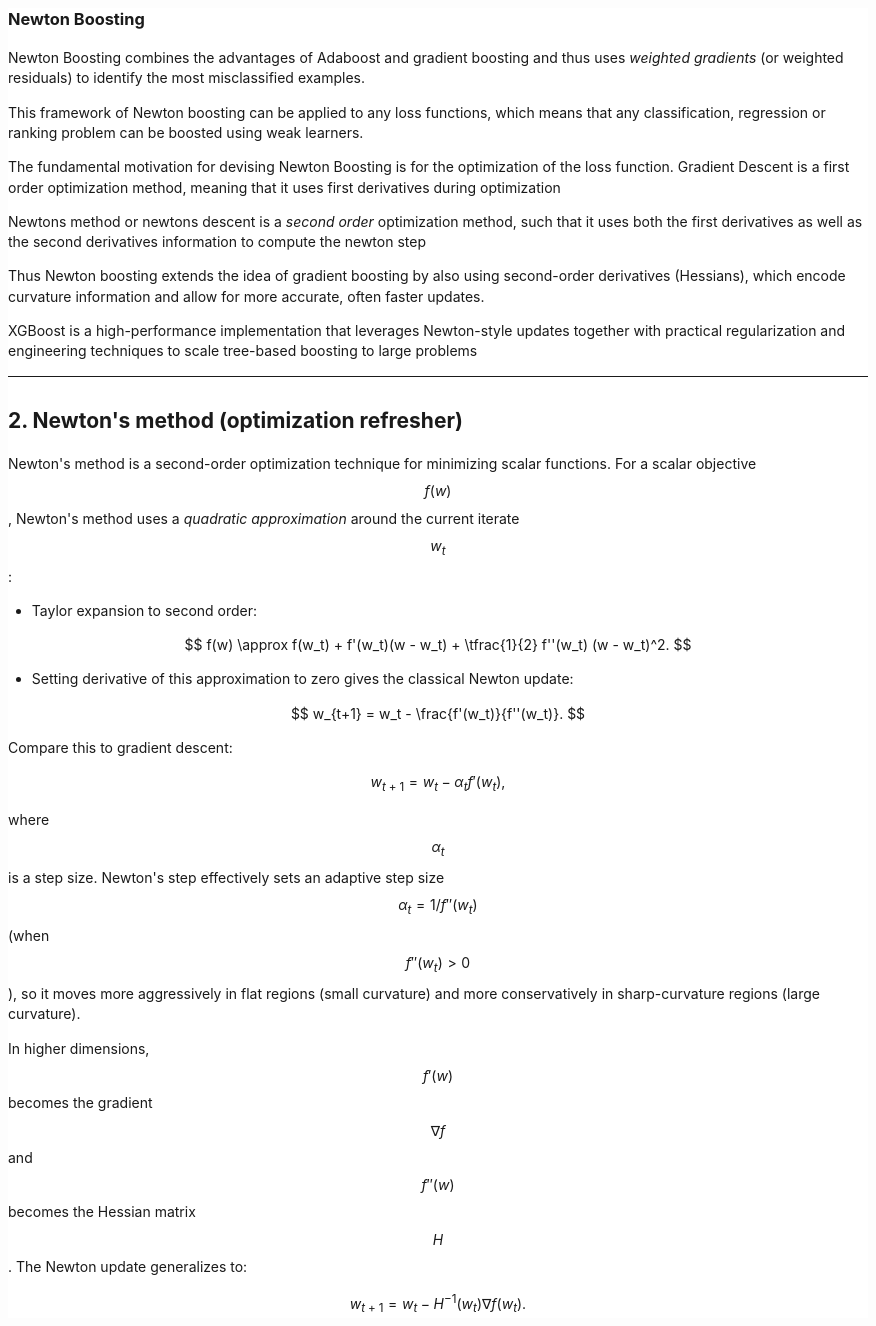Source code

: ### Newton Boosting

Newton Boosting combines the advantages of Adaboost and gradient boosting and thus uses *weighted gradients* (or weighted residuals) to identify the most misclassified examples. 

This framework of Newton boosting can be applied to any loss functions, which means that any classification, regression or ranking problem can be boosted using weak learners. 

The fundamental motivation for devising Newton Boosting is for the optimization of the loss function. Gradient Descent is a first order optimization method, meaning that it uses first derivatives during optimization

Newtons method or newtons descent is a *second order* optimization method, such that it uses both the first derivatives as well as the second derivatives information to compute the newton step

Thus Newton boosting extends the idea of gradient boosting by also using second-order derivatives (Hessians), which encode curvature information and allow for more accurate, often faster updates.

XGBoost is a high-performance implementation that leverages Newton-style updates together with practical regularization and engineering techniques to scale tree-based boosting to large problems

---

## 2. Newton's method (optimization refresher)

Newton's method is a second-order optimization technique for minimizing scalar functions. For a scalar objective $$ f(w) $$, Newton's method uses a *quadratic approximation* around the current iterate $$ w_t $$:

* Taylor expansion to second order:

$$
f(w) \approx f(w_t) + f'(w_t)(w - w_t) + \tfrac{1}{2} f''(w_t) (w - w_t)^2.
$$

* Setting derivative of this approximation to zero gives the classical Newton update:

$$
w_{t+1} = w_t - \frac{f'(w_t)}{f''(w_t)}.
$$

Compare this to gradient descent:

$$
w_{t+1} = w_t - \alpha_t f'(w_t),
$$

where $$ \alpha_t $$ is a step size. Newton's step effectively sets an adaptive step size 
$$ \alpha_t  = 1/f''(w_t) $$ (when $$ f''(w_t) > 0 $$),
so it moves more aggressively in flat regions (small curvature) and more conservatively in sharp-curvature regions (large curvature).

In higher dimensions, $$ f'(w) $$ becomes the gradient $$\nabla f$$ and $$f''(w)$$ becomes the Hessian matrix $$H$$. The Newton update generalizes to:

$$
w_{t+1} = w_t - H^{-1}(w_t) \nabla f(w_t).
$$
::::::::::
**WHAT TO WORK ON**
As listed above, the lines from the line with "Compare this to" to the line with "1/f''(w_t) $$ (when" are to be echoed exactly, with both ends included and nothing added.

**ANSWER**
Compare this to gradient descent:

$$
w_{t+1} = w_t - \alpha_t f'(w_t),
$$

where $$ \alpha_t $$ is a step size. Newton's step effectively sets an adaptive step size 
$$ \alpha_t  = 1/f''(w_t) $$ (when $$ f''(w_t) > 0 $$),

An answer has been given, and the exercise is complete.